- TASK OBJECTIVE -
Write out the listing below as a JSON list of strings, one string per line, skipping blank lines. Leave the pictures out.

***** PROVIDED DATA *****

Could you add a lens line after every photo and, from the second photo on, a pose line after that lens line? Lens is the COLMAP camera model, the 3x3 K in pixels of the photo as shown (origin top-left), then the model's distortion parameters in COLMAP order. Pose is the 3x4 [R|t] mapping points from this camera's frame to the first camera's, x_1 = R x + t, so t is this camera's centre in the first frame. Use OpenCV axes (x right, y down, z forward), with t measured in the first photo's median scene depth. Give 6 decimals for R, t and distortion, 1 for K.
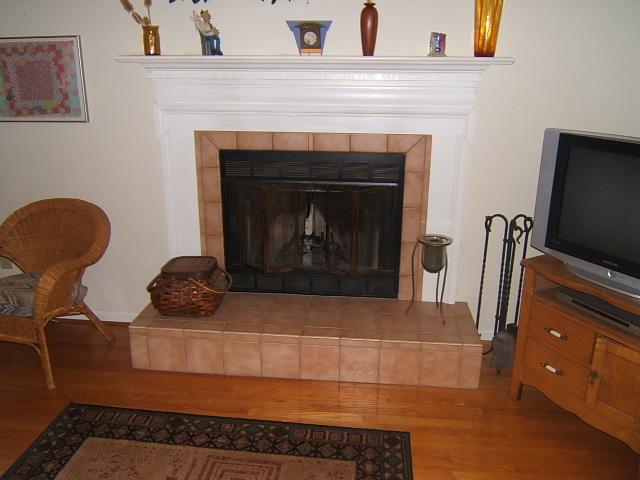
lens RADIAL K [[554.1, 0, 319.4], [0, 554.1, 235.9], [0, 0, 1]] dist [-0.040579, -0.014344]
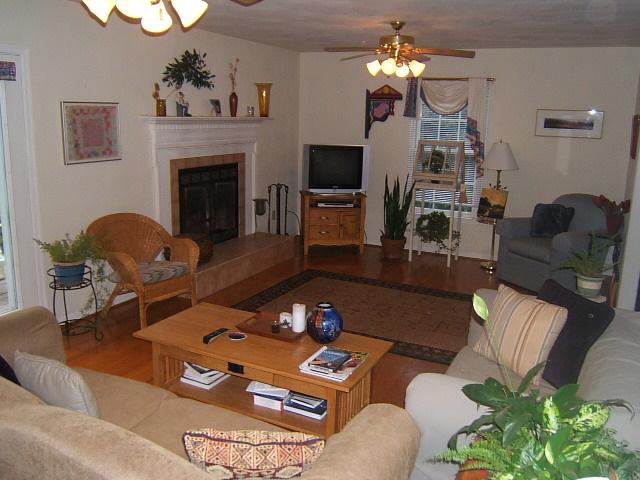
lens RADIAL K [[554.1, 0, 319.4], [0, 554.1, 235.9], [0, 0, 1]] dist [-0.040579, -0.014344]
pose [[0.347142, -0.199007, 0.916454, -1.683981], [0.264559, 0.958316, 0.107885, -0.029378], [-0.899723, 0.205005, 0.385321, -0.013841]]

*****

- SOLUTION TO THE EXERCISE -
[
  "Could you add a lens line after every photo and, from the second photo on, a pose line after that lens line? Lens is the COLMAP camera model, the 3x3 K in pixels of the photo as shown (origin top-left), then the model's distortion parameters in COLMAP order. Pose is the 3x4 [R|t] mapping points from this camera's frame to the first camera's, x_1 = R x + t, so t is this camera's centre in the first frame. Use OpenCV axes (x right, y down, z forward), with t measured in the first photo's median scene depth. Give 6 decimals for R, t and distortion, 1 for K.",
  "lens RADIAL K [[554.1, 0, 319.4], [0, 554.1, 235.9], [0, 0, 1]] dist [-0.040579, -0.014344]",
  "lens RADIAL K [[554.1, 0, 319.4], [0, 554.1, 235.9], [0, 0, 1]] dist [-0.040579, -0.014344]",
  "pose [[0.347142, -0.199007, 0.916454, -1.683981], [0.264559, 0.958316, 0.107885, -0.029378], [-0.899723, 0.205005, 0.385321, -0.013841]]"
]